The White House is reluctantly preparing to accept an Egyptian government that could be a democracy in name only, two years after the U.S. supported the overthrow of its dictator in the name of democracy.
The U.S. is still holding out hope that Egypt’s military-backed interim leaders will cede power once elections scheduled for early next year are held and that an inclusive government will be formed under a publicly drafted constitution.
But if that doesn’t happen, the Obama administration cannot afford to distance itself from even an authoritarian Egypt.
“I don’t think the White House was under the illusion that some sort of liberal and enlightened system was going to emerge from the ashes of the dictator in Egypt,” said Tamara Cofman Wittes, who served as deputy assistant secretary of state from 2009 to 2012.

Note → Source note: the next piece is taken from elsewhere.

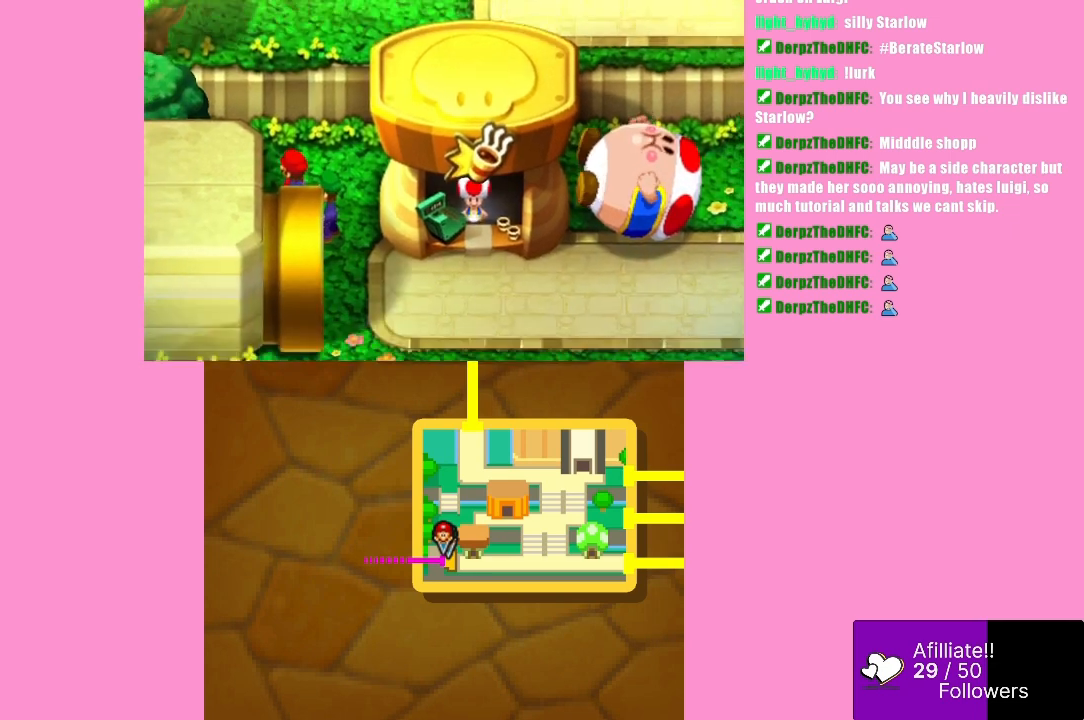
{"buttons": ["A"], "left_stick": "up-right", "events": [[367, "B", "down"], [400, "left_stick", "up-right"], [467, "A", "down"], [500, "B", "up"]]}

She said the White House needs to develop a long-term strategy to nudge a military-run Egypt in a democratic direction. “This is not about getting an ideal democracy,” said Wittes, now director of the Saban Center for Mideast policy at the Brookings Institution in Washington. “It’s about the fact there will not be stability in Egypt without a more inclusive government.”

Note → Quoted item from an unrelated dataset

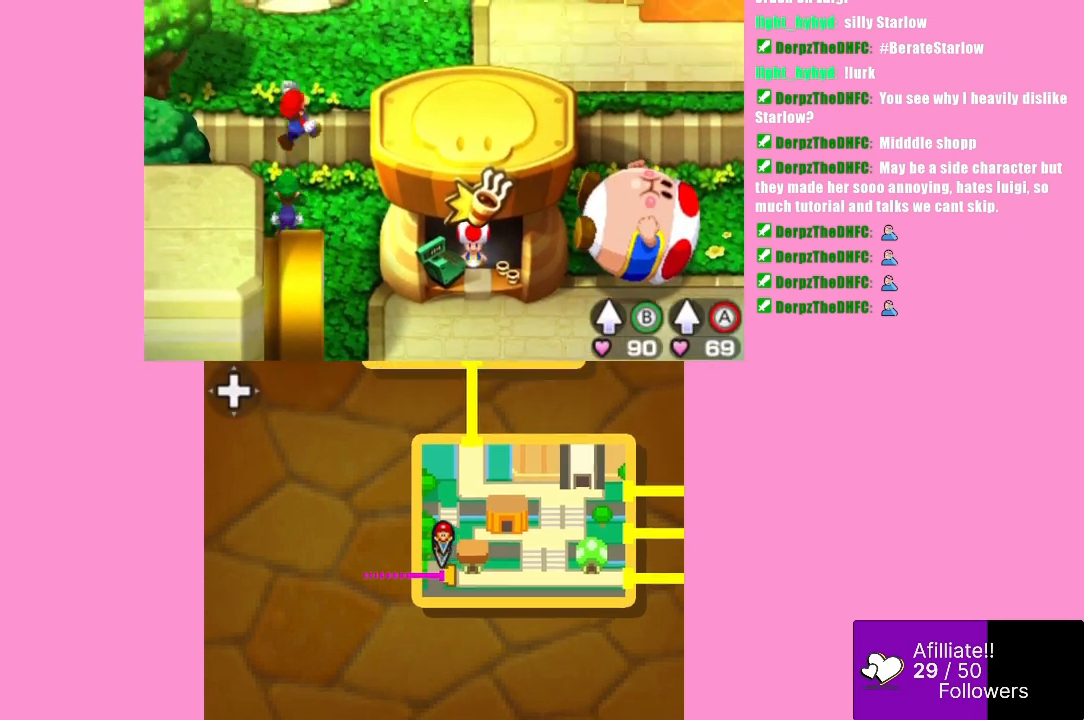
{"buttons": [], "left_stick": "up-right", "events": [[200, "A", "up"]]}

The Egyptian military, responding to popular unease over democratically elected President Mohammed Morsi’s policies, overthrew the civilian government on July 3, setting up an interim government and calling for elections early next year.
U.S. officials believe it could be months, and perhaps years, for the Egyptian government to settle from the internal turmoil that began with the uprisings in 2011 that ousted Hosni Mubarak. Washington has been working more closely to promote democracy there since then than it has in years past.
Egypt has long been a key U.S. ally, in large part because of its peace agreement with Israel, access to the Suez Canal and efforts to curb terrorism, particularly in the Sinai Peninsula, a feared haven for terrorists.